Currently there is no effective treatment defined for COVID-19. Hydroxychloroquine, an anti-malarial, anti-inflammatory, and immunomodulating drug, has already been shown to be ineffective in treating COVID-19 [17]. However, it was widely used at the beginning of the outbreak because of the initial reports suggesting its beneficial effects [18]. It has been reported that the use of high-dose hydroxychloroquine may lead to both reversible or permanent deafness [19]. Likewise, favipiravir, which has also been used to treat COVID-19 patients, is considered a potentially ototoxic drug in the literature [20,21,22].

To answer the question, if the hydroxychloroquine or favipiravir used for COVID-19 treatment affected the hearing of the patients, we classified the participants according to the treatment modialites they had received and compared their hearing data. Our results indicated that neither hydroxychloroquine, nor favipiravir, nor their concomitant use, did not disturb the hearing of the participants.

This is the first study investigating the hearing function, as well as neuro-otologic symptoms of the COVID-19 patients after the disease.
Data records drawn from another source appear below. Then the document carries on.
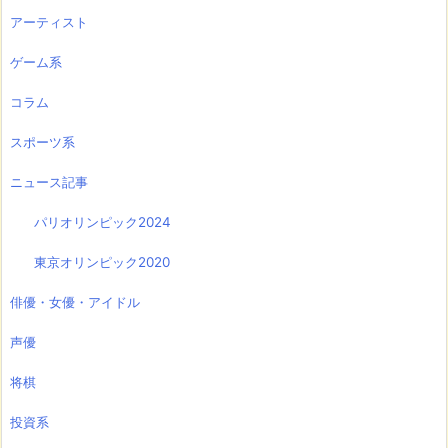
アーティスト
ゲーム系
コラム
スポーツ系
ニュース記事
パリオリンピック2024
東京オリンピック2020
俳優・女優・アイドル
声優
将棋
投資系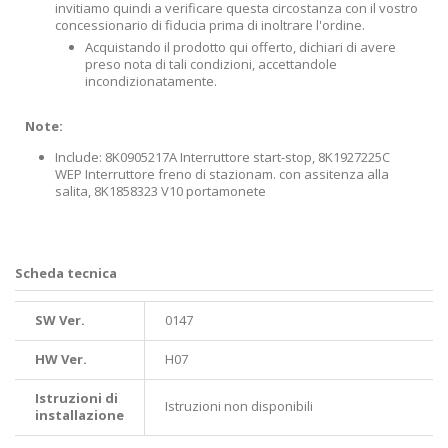
invitiamo quindi a verificare questa circostanza con il vostro
concessionario di fiducia prima di inoltrare l'ordine.
Acquistando il prodotto qui offerto, dichiari di avere
preso nota di tali condizioni, accettandole
incondizionatamente.
Note:
Include: 8K0905217A Interruttore start-stop, 8K1927225C
WEP Interruttore freno di stazionam. con assitenza alla
salita, 8K1858323 V10 portamonete
Scheda tecnica
SW Ver.
0147
HW Ver.
H07
Istruzioni di
Istruzioni non disponibili
installazione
We have found that none of the neurotologic symptoms become permanent and the hearing function is not impaired due to mild and moderate COVID-19 disease or its treatments.

The limitations of this study include a relatively small group of participants, including only young and middle-aged caregivers, and the heterogeneity of the duration between the end of the disease and the assessment. In addition, the lack of an audiological test battery may be considered as a limitation. However, inviting people, who recovered from COVID-19, for research and applying tests to them was difficult. If the methods of this study are improved and a larger group of participants will be included in further studies, the effects of COVID-19 on hearing function will be clarified more precisely in the future.

Conclusion

Mild and moderate COVID-19 did not affect the hearing function permanently. Neuro-otological symptoms were not uncommon during the disease, and fortunately, they were not permanent. Furthermore, the medications, favipiravir and hydroxychloroquine which were used for the treatment of COVID-19 in some of the participants in our sample did not affect the hearing function of the participants in these doses in the study.